Pour notre part, nous avions proposé le 5
octobre, à cette étape du débat
parlementaire, la rédaction suivante en vue de la réunion de la commission
mixte paritaire (CMP)[4] : Le régime d'exécution de la peine de privation de
liberté concilie […] avec la nécessité
de préparer l’insertion ou la
réinsertion de la personne détenue en
lui permettant de mener une vie responsable et exempte d'infractions.
La version adoptée par la CMP le
7 octobre, puis par le Sénat et par l’Assemblée nationale le 12 octobre est
ainsi libellée : Le régime d'exécution de la
peine de privation de liberté concilie […] avec nécessité de préparer
l'insertion ou la réinsertion de la personne détenue afin de lui permettre
de mener une vie responsable et de prévenir la commission de nouvelles
infractions
Pourquoi ce concept de
« responsabilité » devait-il absolument être présent dans ce texte ?
Dans un état démocratique et laïc,
que peut-on invoquer d’autre comme force de transformation de celles et ceux de
nos concitoyens qui ont violé la
loi en commettant délits ou crimes et
ont, de ce fait, rompu le contrat social,
sinon l’appel à la responsabilité individuelle du condamné, dans le
présent, au cours de la détention et dans le futur après la libération ?

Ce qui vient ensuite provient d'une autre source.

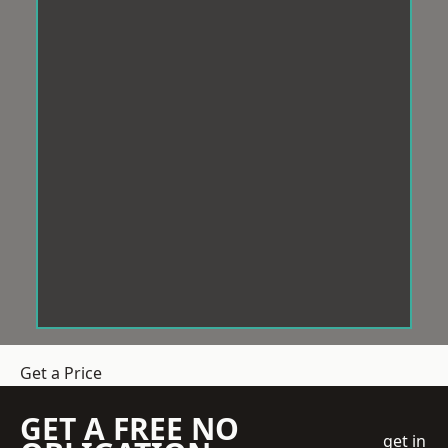
Get a Price
GET A FREE NO
get in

Cette notion peut surtout être très opératoire
pour juger de ce que se passe en détention (conditions générales,
organisation de la vie sociale interne,
préparation à la sortie, etc.). Cette responsabilité des condamnés ne
peut évidemment pas s’exercer sans le contrôle de l’appareil judiciaire, sans
l’aide et le soutien de l’ensemble de la communauté nationale, par soucis de
sécurité, par humanisme, par volonté de participer à l’œuvre républicaine de civilisation[5].
[1]Préface à l’ouvrage
collectif « La responsabilité », Editions Autrement, collection
« Morales », 2002, 286 pages.
[2] Pierre V. Tournier , Loi
pénitentiaire. Contexte et enjeux, Editions l’Harmattan, coll. Sciences
criminelles – Controverses, janvier 2008, p. 82-83.
---, L’avant-projet de loi pénitentiaire à
l’aune des règles pénitentiaires du Conseil de l’Europe, Université Paris 1 Panthéon Sorbonne, Centre
d’histoire sociale du XXème siècle, juin 2008,
p. 4-5.
---, La loi pénitentiaire adoptée
par le Sénat. Un printemps sans hirondelle, Arpenter
le champ pénal, supplément au n°128, 6 mars 2009, 22 pages.
[3] « Crime » au sens anglais du terme,
c’est-à-dire infractions pénales (contraventions, délits, crimes).
[5] A
propos de responsabilités individuelle et collective, je me permets de
vous renvoyer au fameux discours de Jean
Jaurès prononcé devant l’Assemblée Nationale le 3 juillet 1908.